# MATERIAL SUPPLIED
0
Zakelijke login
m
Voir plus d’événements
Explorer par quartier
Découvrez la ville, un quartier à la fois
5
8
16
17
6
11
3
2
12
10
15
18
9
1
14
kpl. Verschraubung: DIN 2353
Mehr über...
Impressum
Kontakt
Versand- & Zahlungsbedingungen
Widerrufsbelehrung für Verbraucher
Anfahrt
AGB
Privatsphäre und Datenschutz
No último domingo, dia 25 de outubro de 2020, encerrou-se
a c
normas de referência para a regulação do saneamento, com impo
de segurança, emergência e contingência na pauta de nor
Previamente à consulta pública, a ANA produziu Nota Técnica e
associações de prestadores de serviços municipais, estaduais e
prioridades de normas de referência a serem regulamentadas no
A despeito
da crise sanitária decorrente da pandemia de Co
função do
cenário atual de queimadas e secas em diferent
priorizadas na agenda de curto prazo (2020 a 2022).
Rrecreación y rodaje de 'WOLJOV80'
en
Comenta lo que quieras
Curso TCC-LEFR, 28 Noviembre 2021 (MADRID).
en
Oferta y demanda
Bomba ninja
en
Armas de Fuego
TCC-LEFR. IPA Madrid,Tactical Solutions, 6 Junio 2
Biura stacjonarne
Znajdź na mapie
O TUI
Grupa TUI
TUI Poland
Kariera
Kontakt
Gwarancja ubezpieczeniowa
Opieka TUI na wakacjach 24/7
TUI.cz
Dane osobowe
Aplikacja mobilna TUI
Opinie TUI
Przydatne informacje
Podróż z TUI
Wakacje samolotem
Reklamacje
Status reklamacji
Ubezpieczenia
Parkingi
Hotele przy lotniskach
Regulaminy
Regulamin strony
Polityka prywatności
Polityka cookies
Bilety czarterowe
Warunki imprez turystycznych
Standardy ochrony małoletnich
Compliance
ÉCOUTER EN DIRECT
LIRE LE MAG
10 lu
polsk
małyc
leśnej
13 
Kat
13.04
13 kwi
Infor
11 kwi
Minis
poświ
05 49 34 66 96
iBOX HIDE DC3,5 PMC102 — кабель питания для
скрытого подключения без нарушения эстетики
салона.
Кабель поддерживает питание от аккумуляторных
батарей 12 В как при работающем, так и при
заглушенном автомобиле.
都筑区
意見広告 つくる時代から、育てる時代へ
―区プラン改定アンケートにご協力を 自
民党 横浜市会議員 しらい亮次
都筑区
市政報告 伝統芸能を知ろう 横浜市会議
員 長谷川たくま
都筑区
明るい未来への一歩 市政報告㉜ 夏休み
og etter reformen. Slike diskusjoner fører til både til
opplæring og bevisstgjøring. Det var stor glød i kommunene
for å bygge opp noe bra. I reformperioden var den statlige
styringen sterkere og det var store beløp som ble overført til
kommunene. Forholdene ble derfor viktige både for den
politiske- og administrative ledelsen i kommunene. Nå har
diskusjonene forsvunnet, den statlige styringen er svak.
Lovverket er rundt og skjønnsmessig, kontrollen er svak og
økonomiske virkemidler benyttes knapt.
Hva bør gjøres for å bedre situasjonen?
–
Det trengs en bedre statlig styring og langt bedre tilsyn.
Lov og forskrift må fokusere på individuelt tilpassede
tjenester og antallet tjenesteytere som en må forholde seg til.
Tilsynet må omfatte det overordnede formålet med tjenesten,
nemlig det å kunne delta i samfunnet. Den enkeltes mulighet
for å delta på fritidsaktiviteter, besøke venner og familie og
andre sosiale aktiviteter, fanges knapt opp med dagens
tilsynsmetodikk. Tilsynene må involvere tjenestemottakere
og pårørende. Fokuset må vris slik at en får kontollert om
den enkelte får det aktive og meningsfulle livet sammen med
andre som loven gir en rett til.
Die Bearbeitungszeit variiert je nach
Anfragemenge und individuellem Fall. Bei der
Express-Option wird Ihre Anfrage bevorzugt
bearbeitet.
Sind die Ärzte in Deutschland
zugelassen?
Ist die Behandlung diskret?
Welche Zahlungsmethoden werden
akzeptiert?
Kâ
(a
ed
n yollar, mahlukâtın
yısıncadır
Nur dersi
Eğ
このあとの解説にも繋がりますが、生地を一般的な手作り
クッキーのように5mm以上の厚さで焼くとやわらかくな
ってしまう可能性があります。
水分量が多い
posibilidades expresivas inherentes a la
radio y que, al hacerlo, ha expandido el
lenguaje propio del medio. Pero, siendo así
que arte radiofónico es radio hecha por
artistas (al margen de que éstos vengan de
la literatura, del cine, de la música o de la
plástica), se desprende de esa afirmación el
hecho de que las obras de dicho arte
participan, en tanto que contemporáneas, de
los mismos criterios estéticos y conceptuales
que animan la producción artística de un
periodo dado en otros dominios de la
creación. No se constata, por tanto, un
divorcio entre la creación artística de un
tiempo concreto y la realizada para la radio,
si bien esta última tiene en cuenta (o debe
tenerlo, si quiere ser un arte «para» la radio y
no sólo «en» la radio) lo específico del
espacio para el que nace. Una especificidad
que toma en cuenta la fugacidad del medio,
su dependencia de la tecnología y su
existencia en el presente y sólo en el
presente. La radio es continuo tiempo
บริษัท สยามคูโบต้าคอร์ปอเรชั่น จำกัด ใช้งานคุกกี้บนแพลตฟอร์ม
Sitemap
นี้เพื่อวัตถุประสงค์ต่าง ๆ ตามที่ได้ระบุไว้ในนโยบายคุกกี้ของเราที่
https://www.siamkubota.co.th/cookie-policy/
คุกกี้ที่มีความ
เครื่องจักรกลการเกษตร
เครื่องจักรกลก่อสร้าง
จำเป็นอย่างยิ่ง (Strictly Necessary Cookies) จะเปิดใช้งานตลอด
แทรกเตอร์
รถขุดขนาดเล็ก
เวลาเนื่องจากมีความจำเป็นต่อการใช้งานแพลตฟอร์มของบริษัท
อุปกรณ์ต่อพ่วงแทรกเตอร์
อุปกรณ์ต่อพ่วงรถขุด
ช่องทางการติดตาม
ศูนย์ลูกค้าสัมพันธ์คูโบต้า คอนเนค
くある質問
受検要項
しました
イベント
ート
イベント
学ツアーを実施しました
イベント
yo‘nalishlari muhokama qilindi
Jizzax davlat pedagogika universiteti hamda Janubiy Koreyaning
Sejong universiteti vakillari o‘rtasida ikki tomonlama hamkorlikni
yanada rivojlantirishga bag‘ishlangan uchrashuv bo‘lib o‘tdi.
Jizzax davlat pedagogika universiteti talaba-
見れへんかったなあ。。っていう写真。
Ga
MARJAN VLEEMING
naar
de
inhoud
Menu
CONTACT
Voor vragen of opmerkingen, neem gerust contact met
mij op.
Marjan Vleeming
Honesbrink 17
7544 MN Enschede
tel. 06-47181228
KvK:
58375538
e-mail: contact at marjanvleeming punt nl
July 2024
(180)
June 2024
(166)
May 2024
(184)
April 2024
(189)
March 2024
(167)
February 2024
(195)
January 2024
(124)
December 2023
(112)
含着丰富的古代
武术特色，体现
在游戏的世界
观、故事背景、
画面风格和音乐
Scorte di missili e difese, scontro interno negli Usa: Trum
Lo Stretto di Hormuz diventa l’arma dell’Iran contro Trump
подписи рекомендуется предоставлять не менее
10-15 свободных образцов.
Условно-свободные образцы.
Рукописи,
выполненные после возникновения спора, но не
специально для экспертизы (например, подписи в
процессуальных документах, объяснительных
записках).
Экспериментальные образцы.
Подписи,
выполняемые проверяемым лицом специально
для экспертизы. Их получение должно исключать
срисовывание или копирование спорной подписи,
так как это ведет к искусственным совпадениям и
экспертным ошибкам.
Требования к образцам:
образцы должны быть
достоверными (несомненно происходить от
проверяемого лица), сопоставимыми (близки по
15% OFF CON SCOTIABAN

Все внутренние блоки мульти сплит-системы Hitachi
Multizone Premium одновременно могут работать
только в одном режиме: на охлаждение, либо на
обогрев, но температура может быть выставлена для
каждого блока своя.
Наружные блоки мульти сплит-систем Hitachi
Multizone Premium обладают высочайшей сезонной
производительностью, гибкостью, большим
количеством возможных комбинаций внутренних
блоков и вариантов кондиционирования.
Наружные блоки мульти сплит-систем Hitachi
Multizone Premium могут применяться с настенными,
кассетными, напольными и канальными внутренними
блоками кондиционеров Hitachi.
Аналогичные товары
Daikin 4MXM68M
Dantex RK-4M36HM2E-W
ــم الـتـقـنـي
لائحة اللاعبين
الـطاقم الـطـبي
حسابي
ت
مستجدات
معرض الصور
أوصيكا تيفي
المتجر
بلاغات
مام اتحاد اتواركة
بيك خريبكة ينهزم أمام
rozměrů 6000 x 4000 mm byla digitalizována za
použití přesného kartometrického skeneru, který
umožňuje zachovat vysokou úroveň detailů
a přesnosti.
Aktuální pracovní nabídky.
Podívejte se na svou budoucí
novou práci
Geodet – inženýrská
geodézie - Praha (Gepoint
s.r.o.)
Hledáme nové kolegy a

# TO DO
Copy all lines above where "quartier" is present.

# ANSWER SPACE
Explorer par quartier
Découvrez la ville, un quartier à la fois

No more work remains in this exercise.